Friday, September 01, 2017

The Time Is Now

Since the election there has been a lot of talk about the trump administration, and the ramifications of his positions for the American populace. There have been exhortations from the right to “just get over it” and accept the results of the election, even though they are tinged by a cloud of possible corruption by a foreign government, and there have also been just as vocal opinions on the left that it is only through citizen action such as protests, flooding legislators with phone calls and emails, etc. that we can slow the right-wing agenda.

Neither of these is going to work. The country is too polarized, trump is too divisive a figure, and the Republican stranglehold on power (through gerrymandering and voter suppression) is too great. Above all, however, there is one very important fact that rarely gets mentioned in the media:

Legislators don’t really give a damn what you think, and the unfortunate reality is they don't have to.

In 2014, Martin Gilens (a Professor of Politics at Princeton University) and Benjamin I. Page (a Gordon S. Fulcher Professor of Decision Making at Northwestern University) published a study of political inequality in America, called “Testing Theories of American Politics: Elites, Interest Groups, and Average Citizens.” The central finding was this: economic elites and interest groups can shape U.S. government policy — but Americans who are less well off have essentially no influence over what their government does.

The paper referred to over 20 years worth of data, measuring the involvement of the “upper class elites” (defined as the top 10% of earners) and the middle class as two separate groups, and tracking the passage and rejection of legislation based on involvement of these two groups. What they found was that, when the elites support legislation, it stands about a 45% chance of being enacted. When they oppose it, that chance drops to 18%.

However, when the impact of middle class voters are calculated, it turns out that legislation has about a 30% chance of being passed -- regardless of how vocal the middle class is about it -- basically, it doesn’t move the needle much at all.
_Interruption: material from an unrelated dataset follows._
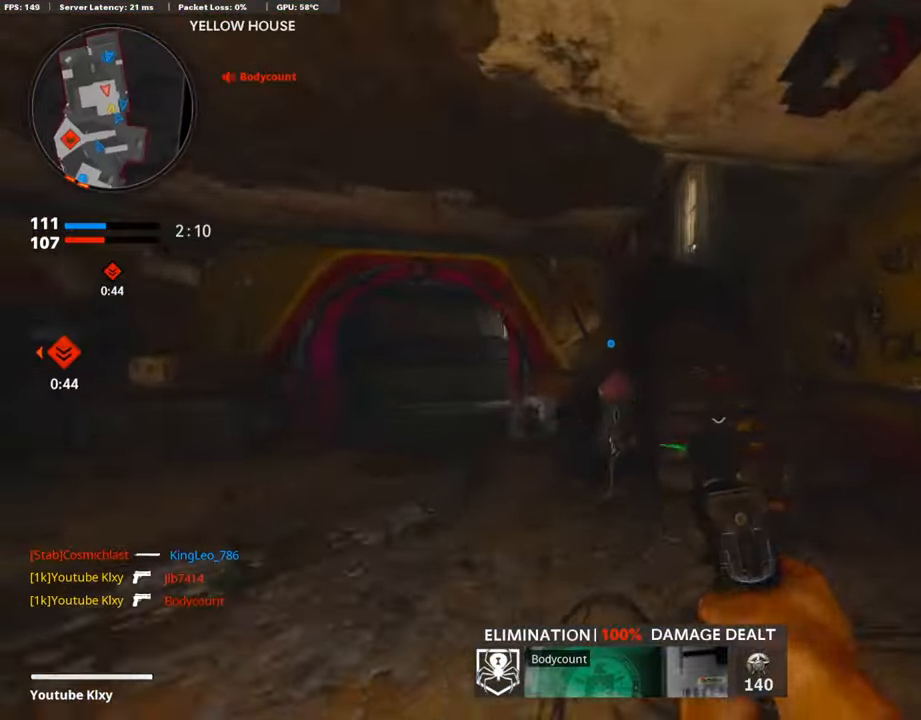
{"buttons": [], "left_stick": "up-right", "right_stick": "left", "events": [[101, "L3", "up"], [420, "right_stick", "left"]]}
So while the Women’s March on Washington the day after Trump’s inauguration may have made some legislators uncomfortable, for the most part the voices of the people are just so much white noise on Capitol Hill, drowned out by the sound of money pouring in the door from big donors.

That’s who REALLY makes policy in Washington these days. For example, the carried interest deduction, useless to most middle-class taxpayers because they do not have enough wealth for it to kick in, is a favorite of the top 10% because it slashes their tax bill to nearly nothing. Tax reform proponents have been agitating for this deduction to be removed from the tax code for years, but all it took was a call from one guy -- Mitt Romney -- to stop this movement dead in its tracks in 2012. And what does Mitt Romney have (besides elevators for his cars) that most people don’t?
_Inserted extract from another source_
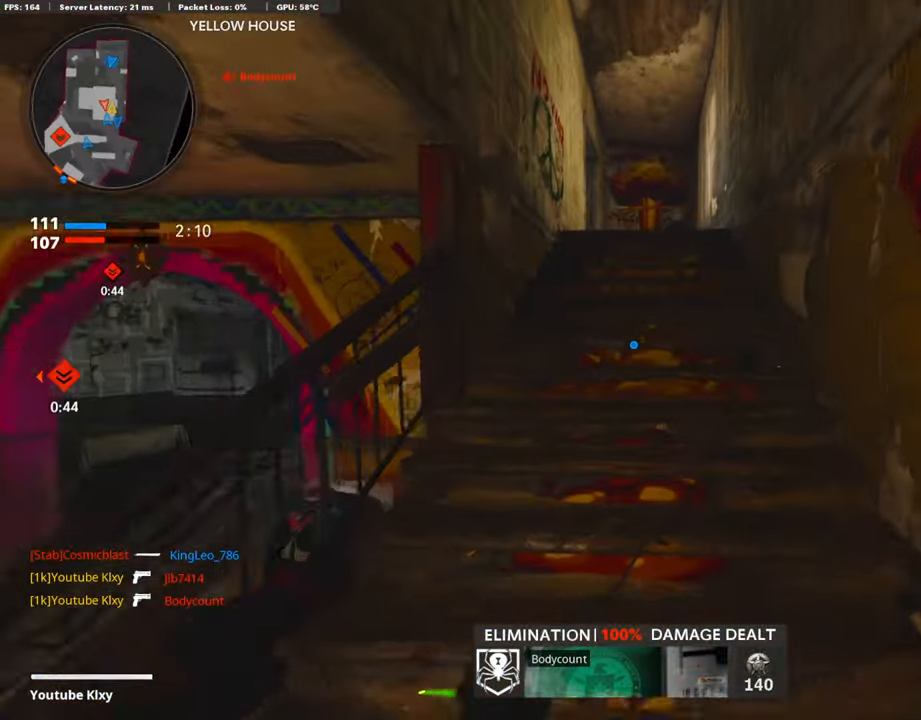
{"buttons": [], "left_stick": "up-right", "right_stick": "center", "events": [[134, "right_stick", "center"], [235, "right_stick", "down-left"], [353, "right_stick", "center"]]}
If you said “eight figure bank accounts,” then you’d be correct.

Many people think that reversing Citizens United will solve the problem. It won’t. It will simply mean that big donors and special interests are going to have to be more creative in finding ways to influence policy behind the scenes. Which they will do, because they have the resources to mobilize whole teams of lawyers to find these ways.

Unfortunately, I fear, the only way we will be able to remove the stink of corruption and the greasy film of undue influence from big donors and special interest groups from American politics is to drop back ten and punt. I am not calling for a violent overthrow of the United States government, far from it. I believe we do have a basic framework in place that can be quite effective and beneficial for almost everyone in this country.

What I am calling for is a Constitutional Convention. I am calling for citizen representatives from every state and territory in the nation to convene in Philadelphia to discuss and ratify a new Constitution for the United States of America.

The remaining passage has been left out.